Долгие годы значительную часть жизни Николая Федорова скрывала завеса таинственности. Да и вторая ее половина, когда он становится «необыкновенным библиотекарем» Румянцевского музея, укладывалась в почти житийный канон неустанного подвижничества и духовных трудов. Он был знаменитейшей, любимой и все же загадочной фигурой Москвы конца прошлого века. С кем только его не сравнивали! То по темноте биографических начал и святой жизни – со старцем Федором Кузьмичом, то с доктором Федором Гаазом – по отдаче себя на служение людям, то видели в нем нового Мельхиседека, своего рода первосвященника, не помазанного церковью, то опять же уподобляли Сократу.
И только в последнее время удалось выяснить обстоятельства его рождения, учебы, формирования, ряд важнейших вех его домосковской жизни. Будущий мыслитель родился в самом конце мая 1829 г. в селе Ключи Тамбовской губернии; его отцом был князь Павел Иванович Гагарин, местный землевладелец, позднее известный театральный антрепренер, принадлежавший к славнейшей российской фамилии, матерью – молодая дворянская девица Елизавета Иванова, не состоявшая в законном браке с князем. Фамилию и имя Николай получил по имени своего крестного отца, как это обычно происходило с незаконнорожденными детьми. (Сведения о матери Федорова и новая дата его рождения были установлены по его свидетельству о крещении, найденному в тамбовском архиве искусствоведом В. С. Борисовым.)
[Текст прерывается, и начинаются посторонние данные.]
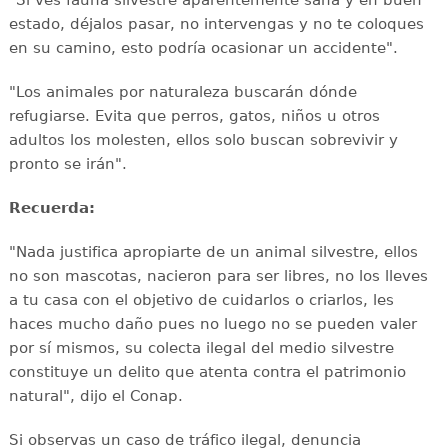
"Si ves fauna silvestre aparentemente sana y en buen
estado, déjalos pasar, no intervengas y no te coloques
en su camino, esto podría ocasionar un accidente".
"Los animales por naturaleza buscarán dónde
refugiarse. Evita que perros, gatos, niños u otros
adultos los molesten, ellos solo buscan sobrevivir y
pronto se irán".
Recuerda:
"Nada justifica apropiarte de un animal silvestre, ellos
no son mascotas, nacieron para ser libres, no los lleves
a tu casa con el objetivo de cuidarlos o criarlos, les
haces mucho daño pues no luego no se pueden valer
por sí mismos, su colecta ilegal del medio silvestre
constituye un delito que atenta contra el patrimonio
natural", dijo el Conap.
Si observas un caso de tráfico ilegal, denuncia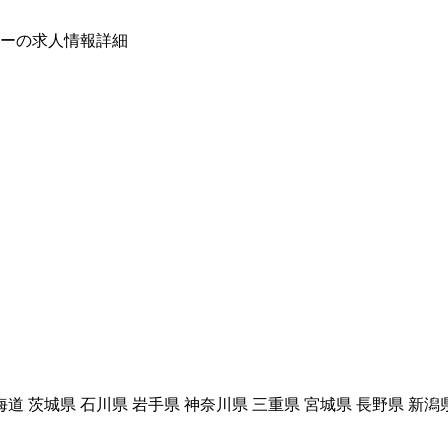
ーの求人情報詳細
海道 茨城県 石川県 岩手県 神奈川県 三重県 宮城県 長野県 新潟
«Существенною, отличительною чертою человека являются два чувства – чувство смертности и стыд рождения» – так позднее определит Федоров суть травматического ядра человека. Неожиданная кончина в октябре 1832 г. деда, крупного государственного сановника, известного масона Ивана Алексеевича Гагарина, позднее, в сознательные уже годы Николая, смерть дяди, предводителя тамбовского дворянства Константина Гагарина, его воспитателя и покровителя, на чьи деньги он учился сначала в тамбовской гимназии, а затем в Одесском Ришельевском лицее, не говоря уже о «стыде рождения», болезненно усугубленном самим фактом незаконнорожденности, – все это в случае с Федоровым обернулось обостренно-невротическим вариантом переживания и «чувства смертности и стыда рождения», давшим, однако, уникально созидательный, религиозно-пророческий выход. «Вопросы о родстве и смерти находятся в теснейшей связи между собой: пока смерть не коснулась существ, с которыми мы сознаем свое родство, свое единство, до тех пор она не обращает на себя нашего внимания, остается для нас безразличною». Эти мысли о связи чувства родства и осознания смертности, несомненно, отражают личный опыт Николая Федоровича, и осенью 1851 г., когда умер его дядя, резкое смыкание этих двух переживаний породило в нем уникальную вспышку-озарение; его пронзила основная идея его учения, «мысль, что чрез нас, чрез разумные существа, природа достигнет полноты самосознания и самоуправления, воссоздаст все разрушенное и разрушаемое по ее еще слепоте и тем исполнит волю Бога, делаясь подобием Его» (Соч., с. 633). Двадцати двух лет Николай Федорович бросает вызов смерти, такой дерзновенный и окончательный, как никто из смертных за всю историю. Победа над ней мыслилась настолько радикальной, что предполагала возвращение к преображенной жизни – поиском, трудом и творчеством – всех ушедших поколений. Именно так понял Федоров высшее задание, которое возложено Богом на человека как орудие исполнения Его воли.